By Grant Mandigora
In 2001, Colorado electricity consumers enjoyed some of the lowest electric rates in the country. The 15 years since haven’t been so kind to ratepayers. For more than a decade, elected officials, PUC commissioners, industry and advocates have told Colorado ratepayers that they could transform the state’s electricity generation away from coal and toward industrial wind, solar and natural gas with little cost to ratepayers. However, the actual numbers tell a much different story.
- Colorado electricity rates have risen sharply – 62.1 percent – across residential, commercial and industrial sectors, despite a slight decrease in recent years.
- Colorado electricity rates have increased 17.2 percentage points more than the Mountain state region (Arizona, Idaho, Montana, New Mexico, Nevada, Utah and Wyoming) collectively, where rates increased 44.9 percent over the same time period.
- The 62.1 percent increase is 1.75 times more than the cumulative rate of inflation at 35.4 percent.
- The rise in electricity rates has outpaced the rise in household income which has averaged a meager four percent over the last 10 years.
- Public policy may be to blame in part. Colorado Public Utilities Commission (PUC) data suggests that in 2012, part of the dramatic increase was due to the renewable energy mandate.
Since 2001, Centennial state ratepayers have been forced to endure a 62.1 percent electricity rate hike across all sectors. What happened in those 15 years?
The New Energy Economy (NEE), ushered in by one-term Democrat Governor Bill Ritter (2007-2010) and advanced by current Democrat Governor John Hickenlooper, is a spate of nearly 57 laws that transformed how the state generates and delivers power. Included in the NEE are mandates and programs such as 30 percent renewable energy standard, tripling of the original 10 percent mandate passed by voters in 2004; mandated fuel switching from coal to natural gas titled the “Clean Air, Clean Jobs Act,” and Demand-side management, where customers pay monopoly utilities not to produce electricity.
Following up on a March 2016 paper from then senior energy policy analyst Michael Sandoval, our current analysis shows a slight decline in recent years but still an overall trend of skyrocketing rates. We looked at each sector over the last 15 years and compared Colorado to other Mountain states and the impact on ratepayers.
Rising Electricity Rates
Data analysis shows that electricity rates across all sectors (residential, commercial, and industrial) increased by an average of 62.1 percent between 2001 and 2016. For context, the average increase across all sectors for all Mountain states during the same period was 44.9 percent. The increase nationally was 41.1 percent. Colorado saw increases that were 17.2 and 21 percentage points higher than the mountain states and the United States respectively.
Colorado’s residential rates haven’t fared much better, increasing 60.9 percent over the last 15 years. While this increase isn’t the highest among Mountain states, it is nearly 11 percentage points higher than the collective 50 percent increase over the same time period, and 14.9 points higher than the U.S. average of 46 percent.

◆ **Brief A**:
Rewrite the passage on Colorado electricity rates from "Since 2001, Centennial" to "those 15 years?", putting "Colorado" in place of "Centennial state".
◆ **Brief B**:
Report each line of the records that contains the string "checkered", treating uppercase and lowercase as different.
The text and the records come from unrelated sources.

◆ **Data to use**:
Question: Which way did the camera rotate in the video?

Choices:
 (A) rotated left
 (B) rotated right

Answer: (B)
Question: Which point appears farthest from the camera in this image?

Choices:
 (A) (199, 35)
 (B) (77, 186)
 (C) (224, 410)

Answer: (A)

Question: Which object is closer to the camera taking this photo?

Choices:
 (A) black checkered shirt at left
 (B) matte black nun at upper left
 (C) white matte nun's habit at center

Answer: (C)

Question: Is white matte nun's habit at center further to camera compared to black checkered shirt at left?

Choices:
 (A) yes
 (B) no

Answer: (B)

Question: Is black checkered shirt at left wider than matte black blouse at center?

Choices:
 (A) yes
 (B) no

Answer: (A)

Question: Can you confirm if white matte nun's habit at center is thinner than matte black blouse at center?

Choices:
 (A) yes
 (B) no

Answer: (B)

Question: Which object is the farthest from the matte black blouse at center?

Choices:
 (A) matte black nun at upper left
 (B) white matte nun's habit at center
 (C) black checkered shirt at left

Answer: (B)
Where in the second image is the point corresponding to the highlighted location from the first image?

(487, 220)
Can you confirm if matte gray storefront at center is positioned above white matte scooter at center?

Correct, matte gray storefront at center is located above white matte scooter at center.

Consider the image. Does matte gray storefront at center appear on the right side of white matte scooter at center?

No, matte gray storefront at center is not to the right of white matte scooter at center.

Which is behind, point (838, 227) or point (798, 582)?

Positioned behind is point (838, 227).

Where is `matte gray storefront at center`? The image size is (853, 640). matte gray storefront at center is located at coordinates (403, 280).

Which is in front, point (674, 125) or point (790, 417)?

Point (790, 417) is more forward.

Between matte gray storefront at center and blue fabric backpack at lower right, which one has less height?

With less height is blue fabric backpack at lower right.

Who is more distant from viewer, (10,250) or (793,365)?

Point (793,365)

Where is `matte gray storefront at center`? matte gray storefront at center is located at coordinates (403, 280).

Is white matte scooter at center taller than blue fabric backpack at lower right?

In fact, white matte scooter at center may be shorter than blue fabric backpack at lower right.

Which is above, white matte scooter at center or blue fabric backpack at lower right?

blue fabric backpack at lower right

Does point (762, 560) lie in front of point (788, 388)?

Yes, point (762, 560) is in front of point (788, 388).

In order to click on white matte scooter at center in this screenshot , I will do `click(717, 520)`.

◆ **Exercise solution A**:
Since 2001, Colorado ratepayers have been forced to endure a 62.1 percent electricity rate hike across all sectors. What happened in those 15 years?

◆ **Exercise solution B**:
 (A) black checkered shirt at left
Question: Is white matte nun's habit at center further to camera compared to black checkered shirt at left?
Question: Is black checkered shirt at left wider than matte black blouse at center?
 (C) black checkered shirt at left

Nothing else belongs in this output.